In 1900 he was called to the presidency of Buena Vista College at
Storm Lake and served in that position for six years. During his
incumbency he secured over one hundred thousand dollars in cash
and notes for the college, more than doubled the number on the
faculty, added two buildings to the college plant, greatly
increased the equipment of the institution and advanced it to
full college work, securing for it recognition as an accredited
college. In 1906 he accepted a call to the presidency of Lenox
College and has since carried through to success two most
strenuous campaigns for endowment, each amounting to over one
hundred thousand dollars. The first was secured three months
ahead of the time limit, a most unheard of thing, and the second
was carried eleven thousand dollars ahead of the required amount.

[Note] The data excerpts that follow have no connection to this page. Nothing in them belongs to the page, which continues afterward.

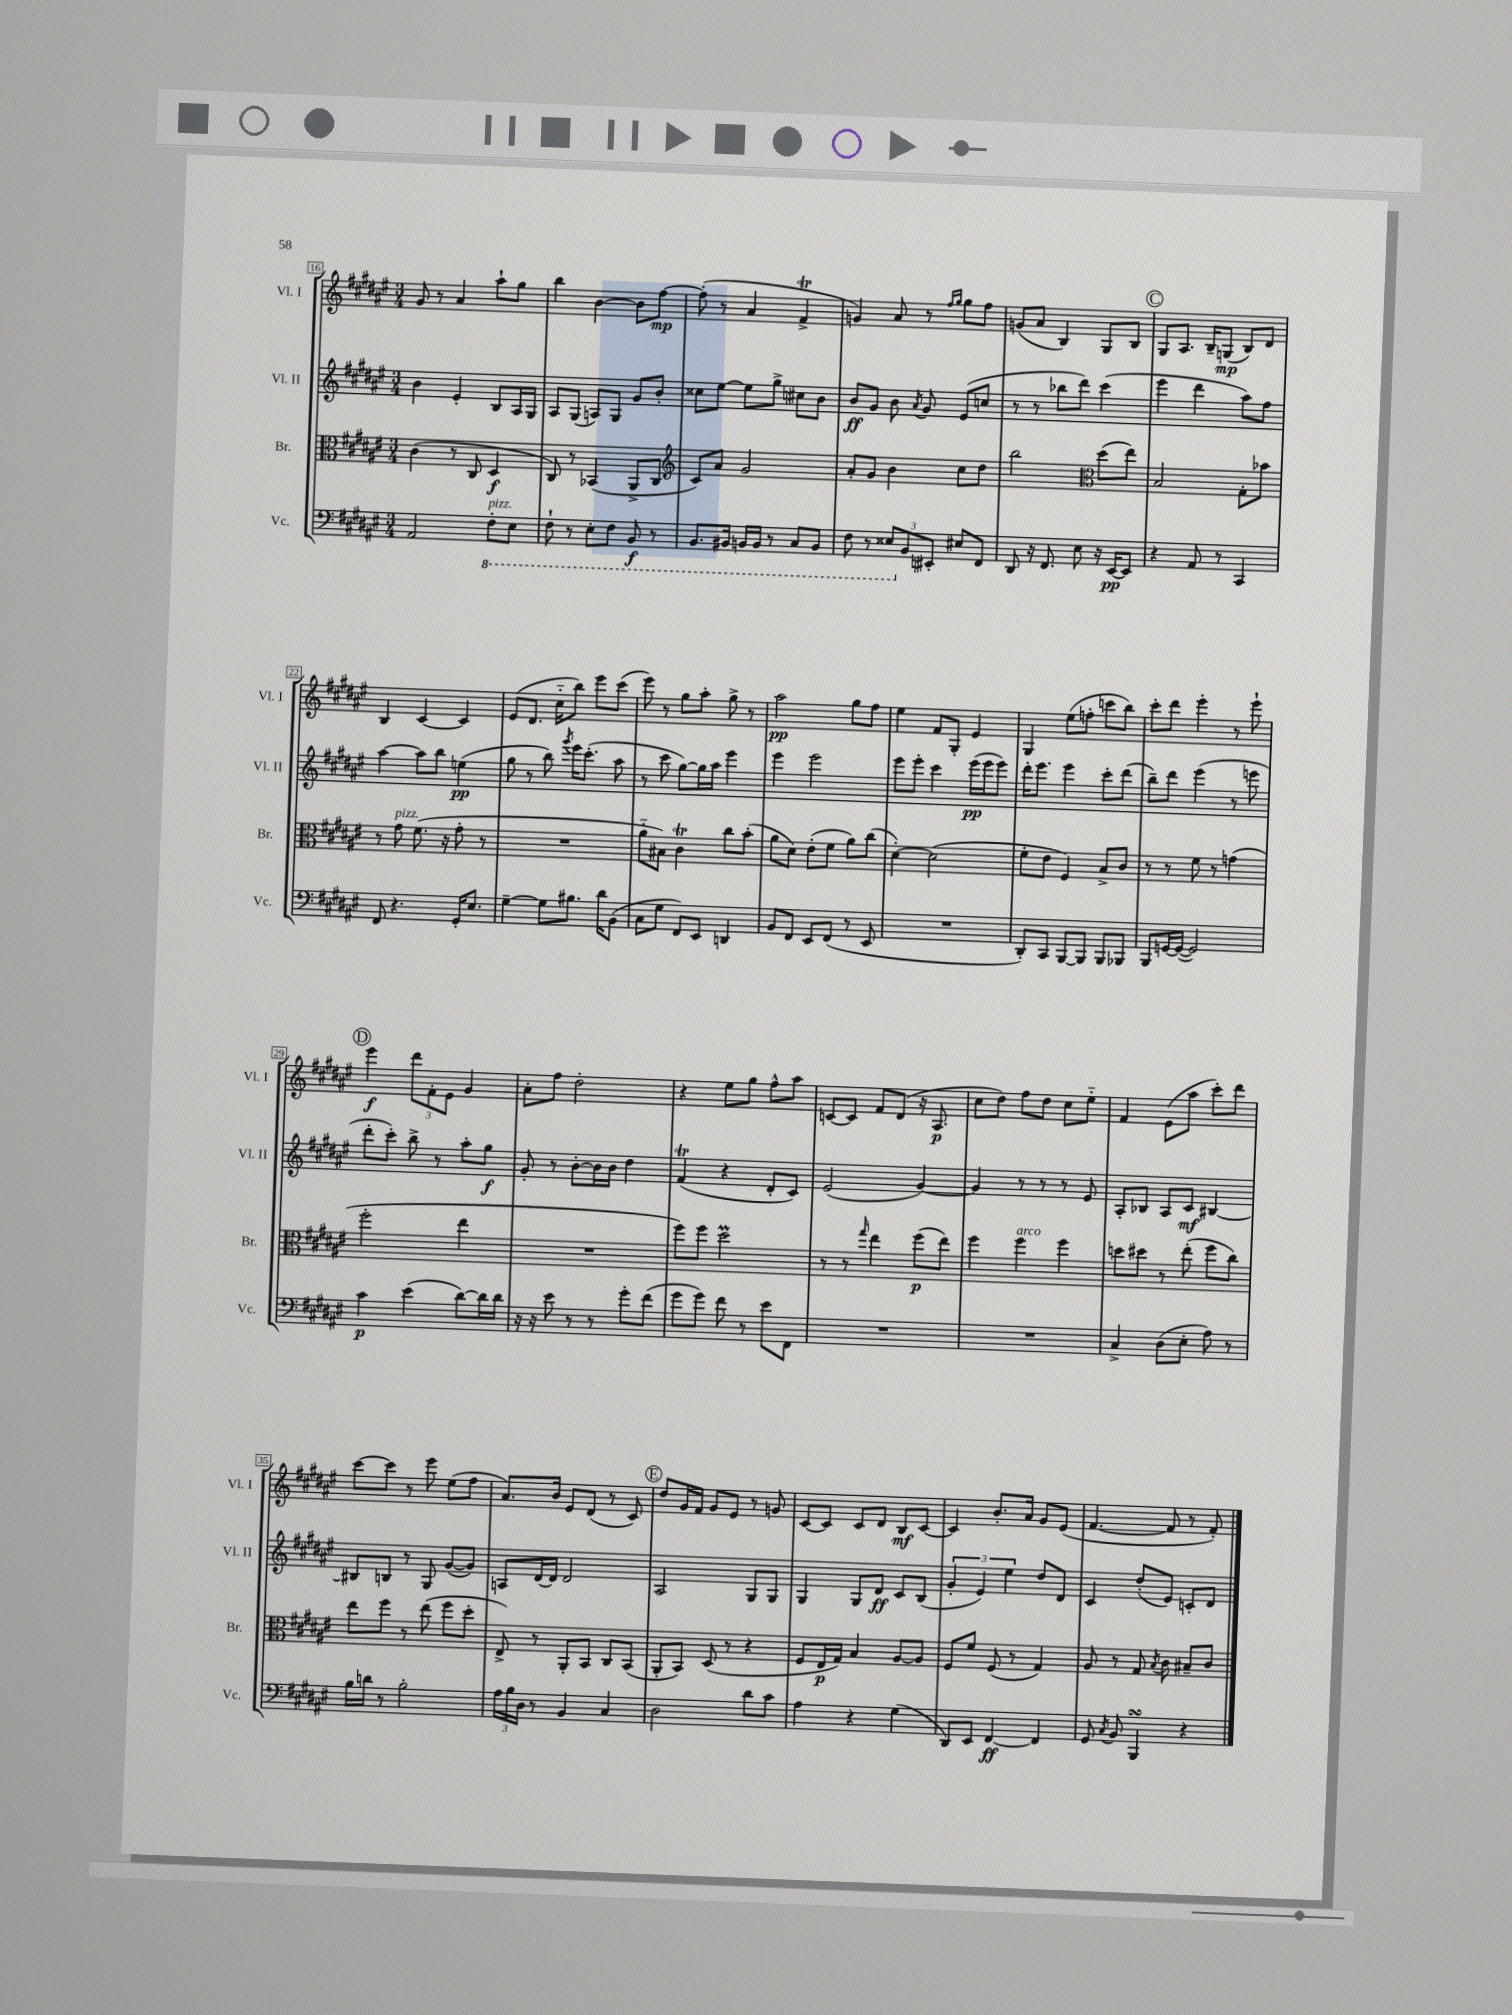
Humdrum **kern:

**kern	**kern	**kern	**kern
*staff4	*staff3	*staff2	*staff1
*clefF4	*clefC3	*clefG2	*clefG2
*k[f#c#g#d#a#e#]	*k[f#c#g#d#a#e#]	*k[f#c#g#d#a#e#]	*k[f#c#g#d#a#e#]
*M3/4	*M3/4	*M3/4	*M3/4
2AA#	(4c#	4b	8g#
.	.	.	8r
.	8r	4e#'	4a#
.	8C#	.	.
8FF#'	4D#	8B	8aa#`
8EE#	.	16A#	8gg#
.	.	16G#	.
=	=	=	=
8FF#`	8C#)	8A#	4bb
8r	8r	(8G#	.
8EE#'	(4BB-	8A)	[4b
8FF#	.	8G#	.
8BBB	8AA#^	8g#	8b]
8r	8C#	8b'	[8ff#
=	=	=	=
*	*clefG2	*	*
8.BBB	8c#)	8cc##	(8ff#']
.	8a#	[8ee#	8r
16BBB#	.	.	.
16BBB	2g#	8ee#]	4a#
16BBB	.	.	.
8r	.	8gg#^	.
8CC#	.	8cc#	4f#^
8BBB	.	8b	.
=	=	=	=
8FF#	8a#'	8b	4g)
8r	8g#	8g#	.
12EE##	4b	8b	8a#
12BB	.	.	.
.	.	8qa#	.
.	.	8g#	8r
12EE#'	.	.	.
.	.	.	16qqff#
.	.	.	16qqgg#
8E#	8cc#	(8e#	8gg#
8FF#	8dd#	8cc	8ff#
=	=	=	=
8DD#	2bb	8r	(8g
16r	.	8r	8a#
8.FF#	.	.	.
.	.	8bb-	4B)
8E#	.	8ddd#)	.
*	*clefC3	*	*
16r	(8dd#	(4ccc#	8G#
[16EE#	.	.	.
8EE#]	8ee#)	.	8B
=	=	=	=
4r	2B	4eee#	8G#
.	.	.	8.A#
8AA#	.	4ddd#	.
.	.	.	16B~
8r	.	.	(8G
4CC#	8G#'	8aa#)	8B)
.	8b-	8ff#	8d#
=	=	=	=
8FF#	8r	[4aa#	4B
4.r	8g#	.	.
.	(8.f#	8aa#]	[4c#
.	.	8bb	.
.	16r	.	.
16GG#'	8g#'	(4ee	4c#]
8.E#	.	.	.
.	8r	.	.
=	=	=	=
[4G#~	2.r	8gg#	(8e#
.	.	8r	8.d#
8G#]	.	8bb)	.
.	.	.	16cc#'~
.	.	8qggg#	.
8.B#	.	16eee#	8bb)
.	.	(8.ccc#'	.
.	.	.	8eee#
16d#	.	.	.
(8BB	.	8aa#	(8ccc#
=	=	=	=
8C#	8a#'~	8r	8eee#)
8G#	8B#)	8ccc#	8r
8FF#)	4c#	[8gg#)	8gg#
8EE#	.	16gg#]	8aa#'
.	.	16aa#	.
4DD	8cc#	4eee#	8gg#^
.	(8b'	.	8r
=	=	=	=
8BB	8a#	4eee#	2aa#
8FF#	8d#)	.	.
8EE#	(8e#'	2eee#	.
(8FF#	8f#	.	.
8r	8a#)	.	8gg#
8EE#	(8cc#	.	8ff#
=	=	=	=
2.r	[4d#')	8eee#	4ee#
.	.	8eee#'	.
.	(2d#]	4ccc#	8f#
.	.	.	8G#'
.	.	(16eee#	4e#
.	.	16eee#	.
.	.	8eee#)	.
=	=	=	=
8DD#')	8f#'	16ddd#'	4G#
.	.	8.eee#	.
8CC#	8e#	.	.
[8BBB	4F#)	4eee#	(8ee#
8BBB]	.	.	8ff'
8BBB	8B^	8ccc#'	8ccc
8BBB-	8c#	(8ddd#	8bb)
=	=	=	=
8BBB	8r	8bb~)	8ccc#'
[16GG	8r	8ddd#	8ddd#
(16GG_	.	.	.
2GG])	8f#	(4eee#	4eee#'
.	8r	.	.
.	(4g	8r	8r
.	.	8eee	8eee#`
=	=	=	=
4c#	2ff#'	8ddd#'	4eee#
.	.	8ccc#')	.
(4e#	.	8bb^	12ddd#
.	.	.	12f#'
.	.	8r	.
.	.	.	12e#
[8d#)	4ee#	8aa#'	4g#
16d#]	.	8gg#	.
16d#	.	.	.
=	=	=	=
16r	2.r	8g#'	8a#'
16r	.	.	.
8e#	.	8r	8ff#
8r	.	[8b'	2dd#'
8r	.	16b]	.
.	.	16b	.
8g#'	.	4dd#	.
(8f#	.	.	.
=	=	=	=
8g#	8ff#)	(4f#	4r
8g#)	8ff#	.	.
8f#	2dd#	4r	8ee#
8r	.	.	8gg#
8e#	.	8d#'	8ff#^^
8FF#	.	8c#)	8aa#
=	=	=	=
2.r	8r	(2e#	[8c
.	8r	.	8c]
.	16qqgg#	.	.
.	4ee#	.	8f#
.	.	.	(8d#
.	(8ff#	[4g#)	16r
.	.	.	8.A#
.	8ee#)	.	.
=	=	=	=
2.r	4ff#	4g#]	8cc#
.	.	.	8dd#)
.	4ff#	8r	8ff#
.	.	8r	8dd#
.	4ff#	8r	8cc#
.	.	8e#	8ee#'~
=	=	=	=
4C#^	8dd	8A#'	4f#
.	8dd#	8B-	.
(8D#	8r	8A#	(8e#
8E#'	(8ee#'	8c#	8aa#
8A#)	8ff#	[4B#	8ccc#')
8r	8cc#)	.	8ddd#
=	=	=	=
16B	8ee#	8B#]	[8ccc#
16d	.	.	.
8r	8ff#	8B	8ccc#]
2B'	8r	8r	8r
.	(8ee#	8G#	8eee#
.	8ff#	([8g#	(8ee#
.	8dd#'	8g#])	8ff#
=	=	=	=
24A#	8E#^)	8A	8.a#)
24B	.	.	.
24D#	.	.	.
8r	8r	[16d#	.
.	.	16d#]	16b
4BB	8AA#'	2d#	8e#
.	8BB	.	(8d#
4C#	8C#	.	8r
.	(8BB	.	8c#)
=	=	=	=
2D#	8AA#'	2A#	8dd#
.	8BB)	.	16g#
.	.	.	16f#
.	(8D#	.	8g#
.	8r	.	8e#
8d#	4r	8G#	8r
8c#	.	8G#	8g
=	=	=	=
4A#	8F#	4G#	[8c#
.	16E#	.	8c#]
.	16G#)	.	.
4r	4B	8G#	8c#
.	.	8d#	8d#
(4G#	[8A#	8c#	8B
.	8A#]	(8B	[8c#
=	=	=	=
8DD#)	8F#	6g#'	4c#]
8EE#	8f#	.	.
.	.	6e#)	.
[4FF#	(8F#	.	8.b'
.	.	6ee#	.
.	8r	.	.
.	.	.	16a#
4FF#]	4G#)	8dd#	8g#
.	.	8d#	(8e#
=	=	=	=
8GG#	8A#	4c#	[4.f#
8qC#	.	.	.
8BB	8r	.	.
4BBB	8G#	(8dd#'	.
.	8qB	.	.
.	8c#	8e#)	8f#]
4r	8B#~	8c'	8r
.	8c#	8d#	8f#')
==	==	==	==
*-	*-	*-	*-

In both of these campaigns he was the heart and soul of the work
and, although ably assisted by the trustees, alumni and other
friends of the institution, the burden of responsibility fell
upon him and to him the credit is largely due. The securing of
the endowment which is so necessary to the life of the college of
today, when expensive laboratory equipments are demanded in
science teaching and when other departments need increased
appropriations, is however, but one phase of his work and
achievements. He has raised the standards of the school by adding
another year to the course of study required for the obtaining of
a degree, he has increased the membership of the faculty and more
than doubled the number of volumes to the college library. Two
years after he was elected president of Buena Vista College, his
alma mater, Parsons College, confer upon him the honorary degree
of Doctor of Divinity in recognition of his successful work as
president of Buena Vista. It was the first degree of the kind
ever conferred by that institution upon one of her alumni.
On the 28th of May, 1890, Dr. Reed married Miss Margaret A.
Murray, of Ottumwa, Iowa. Her father was a successful farmer and
a prominent man in Wapello county, where he served in prominent
positions of public trust for many years. To Dr. and Mrs. Reed
have been born five children, Ellery F., Elmer D., Helen,
Gertrude and Margaret A. The two sons were graduated from Lenox
College in 1914, the two oldest daughters are now students in
that institution and the youngest, a child of five years, has
just entered public schools.
Those who are acquainted with Dr. Reed and his work recognize in
him a ripe scholar, a man of unusual executive ability and of a
thorough understanding of the needs of young men and women and a
courageous leader in educational affairs. He is unpretentious in
manner, but his poise and wisdom invariably make themselves felt
and those who are most intimately associated with him value most
highly his counsel and his friendship. His relations with the
student body and faculty are especially happy, and under his
leadership all cooperate for the welfare of Lenox College.